Meanwhile I’m running through a list of “behaviors” that will help the Chargers win – yelling encouragement, saying specific things, not saying anything, practicing being calm/cool/collected/trusting, muttering predictions that will hopefully happen, walking away in case I’m bringing bad juju … and the list goes on.
When something does go the way I want it to, I repeat the behavior. When it doesn’t, I switch to another behavior to better manipulate the outcome.
OK, so I’m trying to control the exterior world, because it would be soooo good for my grandson’s team. I’m not against the other team, I just want the Chargers to win.

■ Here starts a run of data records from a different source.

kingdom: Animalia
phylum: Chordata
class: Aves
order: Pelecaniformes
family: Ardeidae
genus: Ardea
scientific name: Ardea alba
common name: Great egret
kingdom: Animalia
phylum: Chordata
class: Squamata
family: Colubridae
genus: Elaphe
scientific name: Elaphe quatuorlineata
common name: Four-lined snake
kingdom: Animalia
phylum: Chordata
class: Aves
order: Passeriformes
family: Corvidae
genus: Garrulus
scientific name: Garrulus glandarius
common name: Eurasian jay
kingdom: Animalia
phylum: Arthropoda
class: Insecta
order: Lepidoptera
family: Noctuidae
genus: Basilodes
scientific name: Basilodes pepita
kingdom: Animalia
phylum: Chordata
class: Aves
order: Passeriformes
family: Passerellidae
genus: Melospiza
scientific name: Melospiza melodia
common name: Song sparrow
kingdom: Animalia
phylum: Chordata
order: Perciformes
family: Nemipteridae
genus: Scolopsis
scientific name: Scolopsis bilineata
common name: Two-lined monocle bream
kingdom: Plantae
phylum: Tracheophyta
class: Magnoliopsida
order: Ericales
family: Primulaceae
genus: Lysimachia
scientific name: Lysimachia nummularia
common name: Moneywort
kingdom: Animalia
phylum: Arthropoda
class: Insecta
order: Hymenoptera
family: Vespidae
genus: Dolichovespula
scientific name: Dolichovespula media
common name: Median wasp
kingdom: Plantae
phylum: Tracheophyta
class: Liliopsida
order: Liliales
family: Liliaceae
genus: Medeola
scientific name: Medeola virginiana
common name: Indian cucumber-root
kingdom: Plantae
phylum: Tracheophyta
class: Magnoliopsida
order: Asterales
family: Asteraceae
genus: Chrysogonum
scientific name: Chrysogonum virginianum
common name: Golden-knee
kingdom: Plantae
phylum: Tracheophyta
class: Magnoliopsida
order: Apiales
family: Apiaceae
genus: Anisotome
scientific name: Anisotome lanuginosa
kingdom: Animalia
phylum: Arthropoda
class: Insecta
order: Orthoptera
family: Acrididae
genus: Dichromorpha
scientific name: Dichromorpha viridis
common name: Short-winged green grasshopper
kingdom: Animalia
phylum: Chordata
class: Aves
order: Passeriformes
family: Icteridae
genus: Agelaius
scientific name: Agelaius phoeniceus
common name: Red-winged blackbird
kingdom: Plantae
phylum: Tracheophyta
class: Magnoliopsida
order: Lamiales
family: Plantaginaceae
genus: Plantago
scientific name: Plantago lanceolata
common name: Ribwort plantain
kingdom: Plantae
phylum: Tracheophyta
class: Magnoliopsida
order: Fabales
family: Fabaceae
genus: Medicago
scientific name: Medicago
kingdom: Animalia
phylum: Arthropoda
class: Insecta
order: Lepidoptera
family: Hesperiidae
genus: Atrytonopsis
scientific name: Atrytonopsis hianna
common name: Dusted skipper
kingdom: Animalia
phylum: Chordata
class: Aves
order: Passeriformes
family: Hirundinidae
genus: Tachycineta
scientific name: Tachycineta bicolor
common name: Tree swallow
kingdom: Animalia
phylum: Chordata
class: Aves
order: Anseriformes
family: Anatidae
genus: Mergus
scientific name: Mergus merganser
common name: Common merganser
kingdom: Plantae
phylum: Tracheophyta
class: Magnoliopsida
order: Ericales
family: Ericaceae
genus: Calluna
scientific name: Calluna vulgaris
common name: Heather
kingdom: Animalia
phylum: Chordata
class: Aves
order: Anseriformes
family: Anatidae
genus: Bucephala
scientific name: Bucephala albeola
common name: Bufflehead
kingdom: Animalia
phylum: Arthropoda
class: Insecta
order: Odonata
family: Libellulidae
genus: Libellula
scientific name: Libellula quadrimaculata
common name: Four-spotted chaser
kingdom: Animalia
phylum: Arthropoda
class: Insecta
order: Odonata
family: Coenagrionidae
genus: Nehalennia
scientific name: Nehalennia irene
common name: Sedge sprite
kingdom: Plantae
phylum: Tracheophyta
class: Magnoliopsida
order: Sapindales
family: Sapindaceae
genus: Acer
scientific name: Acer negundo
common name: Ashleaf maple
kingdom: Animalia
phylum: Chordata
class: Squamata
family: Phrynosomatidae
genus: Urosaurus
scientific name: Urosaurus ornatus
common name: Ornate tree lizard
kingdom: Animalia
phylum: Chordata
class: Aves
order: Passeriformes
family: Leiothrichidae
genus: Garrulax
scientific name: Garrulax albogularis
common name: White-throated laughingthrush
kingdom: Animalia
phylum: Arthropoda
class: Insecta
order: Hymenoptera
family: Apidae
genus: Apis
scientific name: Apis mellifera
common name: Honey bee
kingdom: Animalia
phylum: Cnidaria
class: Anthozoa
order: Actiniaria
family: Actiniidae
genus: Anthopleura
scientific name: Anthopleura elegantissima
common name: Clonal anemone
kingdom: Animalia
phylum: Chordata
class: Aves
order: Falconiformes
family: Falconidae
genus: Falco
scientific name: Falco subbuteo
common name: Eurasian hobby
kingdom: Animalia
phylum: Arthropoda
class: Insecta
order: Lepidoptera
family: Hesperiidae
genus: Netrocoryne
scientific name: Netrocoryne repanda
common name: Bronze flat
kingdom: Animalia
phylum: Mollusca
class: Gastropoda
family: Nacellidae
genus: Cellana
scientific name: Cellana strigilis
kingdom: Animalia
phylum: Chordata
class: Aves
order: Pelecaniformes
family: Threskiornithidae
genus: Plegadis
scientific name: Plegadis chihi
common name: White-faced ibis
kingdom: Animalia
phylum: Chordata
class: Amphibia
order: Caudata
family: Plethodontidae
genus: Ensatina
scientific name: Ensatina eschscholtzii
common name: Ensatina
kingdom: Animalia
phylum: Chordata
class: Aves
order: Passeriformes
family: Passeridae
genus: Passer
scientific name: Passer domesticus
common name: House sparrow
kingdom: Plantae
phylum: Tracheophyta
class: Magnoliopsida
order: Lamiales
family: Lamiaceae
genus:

Hmmmm. This attempt to control my exterior world is not a new thing, nor is it limited to my grandchildren’s teams. I mutter imprecations to other drivers on the freeways to make sure they don’t do what I don’t want them to do; I order my day every day, I demand life speed up (or slow down), I promise to be “good” (provided that I get what I want) … and the list goes on.
Life is unwilling to be manipulated, to bargain or guarantee anything. That seems so unfair. If I’m good, why would life “punish me” by not rewarding good behavior?
There is no answer that satisfies my ego. My spirit rejoices in the constant unfolding of opportunities and, by choice, to bring the fullness of mySELF to each moment. Endless creativity.